Clothes are a very important factor in our relations with others. Dirty, torn, or otherwise unkempt clothes, with the exception of those needed for wear at dirty work, are obnoxious to those we associate with. Men should endeavor to wear clean, orderly clothes in good repair and of decent appearance when in company of others.
Clothes are one of the most important objects of interest with women. Most women try to dress well although not all of them pay enough attention to the cleanliness of their apparel. Special care should be taken of the latter as well as of undergarments—a point which is quite often overlooked by many members of the fair sex. Current styles, matching colors, and proper dresses for each occasion have their importance in a woman’s dressing as they add much to her feeling of assurance and ease and at the same time predispose others favorably towards her. Neat clothes, worn by men as well as women, are a great aid in securing and holding good jobs, promoting sales, and making a success in business.
Shoes should be well fitting, neat and polished; stockings not wrinkled on women; and socks not falling down on men.
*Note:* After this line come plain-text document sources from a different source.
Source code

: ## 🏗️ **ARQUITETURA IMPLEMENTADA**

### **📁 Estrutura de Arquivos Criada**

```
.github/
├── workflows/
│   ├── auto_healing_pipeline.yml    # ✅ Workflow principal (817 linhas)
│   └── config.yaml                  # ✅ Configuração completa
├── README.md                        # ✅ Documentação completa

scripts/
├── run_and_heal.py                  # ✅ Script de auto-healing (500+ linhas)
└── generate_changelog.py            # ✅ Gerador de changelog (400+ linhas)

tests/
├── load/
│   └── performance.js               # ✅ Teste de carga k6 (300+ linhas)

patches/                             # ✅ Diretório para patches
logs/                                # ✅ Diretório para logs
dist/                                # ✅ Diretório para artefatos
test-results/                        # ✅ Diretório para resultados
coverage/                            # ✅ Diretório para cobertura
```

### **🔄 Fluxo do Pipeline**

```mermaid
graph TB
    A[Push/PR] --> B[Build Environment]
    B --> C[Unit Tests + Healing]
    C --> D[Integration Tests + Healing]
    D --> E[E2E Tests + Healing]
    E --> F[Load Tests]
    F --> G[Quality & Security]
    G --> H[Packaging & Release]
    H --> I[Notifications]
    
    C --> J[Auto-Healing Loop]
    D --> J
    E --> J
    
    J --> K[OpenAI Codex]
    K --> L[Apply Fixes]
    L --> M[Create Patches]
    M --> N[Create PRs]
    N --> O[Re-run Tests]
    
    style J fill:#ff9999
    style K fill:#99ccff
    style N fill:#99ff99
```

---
Men’s socks provided with elastic tops are very handy as they always stay up. Hats should be neat, clean, not soaked through with perspiration on men, and fitting, fresh-styled and suitable for the rest of the outfits for women.
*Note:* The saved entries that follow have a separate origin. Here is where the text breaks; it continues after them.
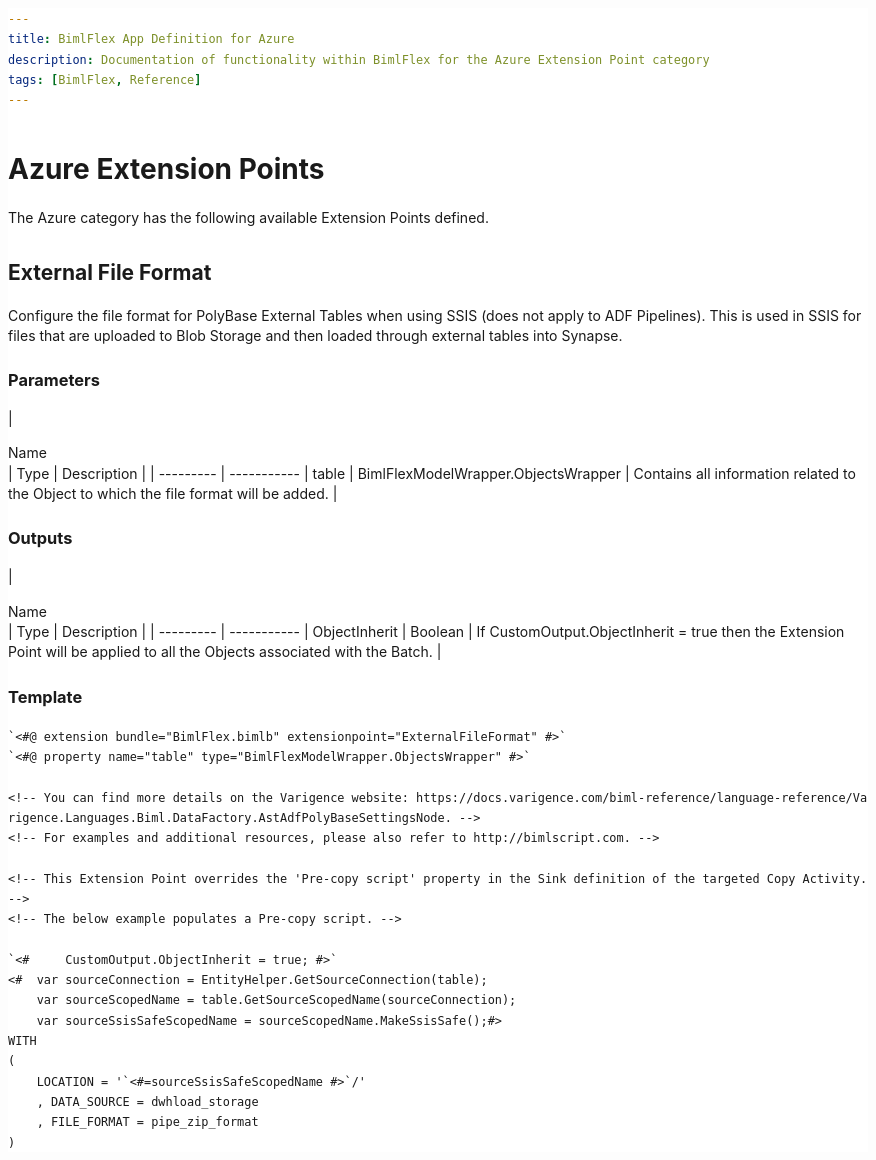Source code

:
 ```yaml
---
title: BimlFlex App Definition for Azure
description: Documentation of functionality within BimlFlex for the Azure Extension Point category
tags: [BimlFlex, Reference]
---
```


# Azure Extension Points

The Azure category has the following available Extension Points defined.
  
## External File Format

Configure the file format for PolyBase External Tables when using SSIS (does not apply to ADF Pipelines). This is used in SSIS for files that are uploaded to Blob Storage and then loaded through external tables into Synapse.

### Parameters

| <div style="width:150px">Name</div> | Type | Description |
| --------- | ----------- |
table | BimlFlexModelWrapper.ObjectsWrapper | Contains all information related to the Object to which the file format will be added. |


### Outputs

| <div style="width:150px">Name</div> | Type | Description |
| --------- | ----------- |
ObjectInherit | Boolean | If CustomOutput.ObjectInherit = true then the Extension Point will be applied to all the Objects associated with the Batch. |

### Template

```biml
`<#@ extension bundle="BimlFlex.bimlb" extensionpoint="ExternalFileFormat" #>`
`<#@ property name="table" type="BimlFlexModelWrapper.ObjectsWrapper" #>`

<!-- You can find more details on the Varigence website: https://docs.varigence.com/biml-reference/language-reference/Varigence.Languages.Biml.DataFactory.AstAdfPolyBaseSettingsNode. -->
<!-- For examples and additional resources, please also refer to http://bimlscript.com. -->

<!-- This Extension Point overrides the 'Pre-copy script' property in the Sink definition of the targeted Copy Activity. -->
<!-- The below example populates a Pre-copy script. -->

`<# 	CustomOutput.ObjectInherit = true; #>`
<#	var sourceConnection = EntityHelper.GetSourceConnection(table);
	var sourceScopedName = table.GetSourceScopedName(sourceConnection);
	var sourceSsisSafeScopedName = sourceScopedName.MakeSsisSafe();#>
WITH
(
	LOCATION = '`<#=sourceSsisSafeScopedName #>`/'
	, DATA_SOURCE = dwhload_storage
	, FILE_FORMAT = pipe_zip_format
)
```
In our dealings with others we must always be motivated by kindness and consideration. In order to be happy ourselves we must not only receive, but also give, and make others happy. Our face is the first and most important object observed by others and its expression conveys to them our emotions and thoughts. A cheerful, kindly, smiling face will go far in attracting people to you. Think kindly of others and your face will show it; you will attain charm and poise of the natural, not superficial kind, because it will come from your heart and people will feel that it is genuine, not made to order.
In conversing with others try to use pleasant tones and humor in your talk. Do not shout or scream, breathe or belch, cough or expectorate into another’s face or put your hands on him while talking.
One of the worst offenses which is very common among smokers is to blow their smoke on or around the person they are conversing with. It has been said that of all people the most inconsiderate ones are smokers. They will smoke unceremoniously in the presence of non-smokers, throw ashes and cigarette-butts around, expectorate, cough, and spit. How much happier they, as well as others, would be if they did not indulge in these obnoxious practices I
A little etiquette applied by a man in his relations with his wife would go a long way towards her loving and respecting him. Walking beside her on the outer part of the sidewalk; letting her get into the car, or inside the house, ahead of himself; avoiding watching her when she is attending to her toilet—all these are small, seemingly unimportant things, but they mean a great deal to a woman. They convey to her a sense of respect and cooperation on the part of her husband, thus making her feel secure and happy.
In the same way a woman may show her respect for her man and thus gain his affection by refraining from monopolizing him in public, or replying for him to personal questions asked him by others; mimicking, belittling, or bawling him out in the presence of others. Many a woman is guilty of these offenses and should learn to control herself at all times if she values the congeniality and happiness of her married life.
Compliance with all these easily acquired rules makes life pleasant for you and those around you. It does not cost anything, yet accomplishes a great deal. Fine manners blossoming out of a kind heart will make this a better world to live in.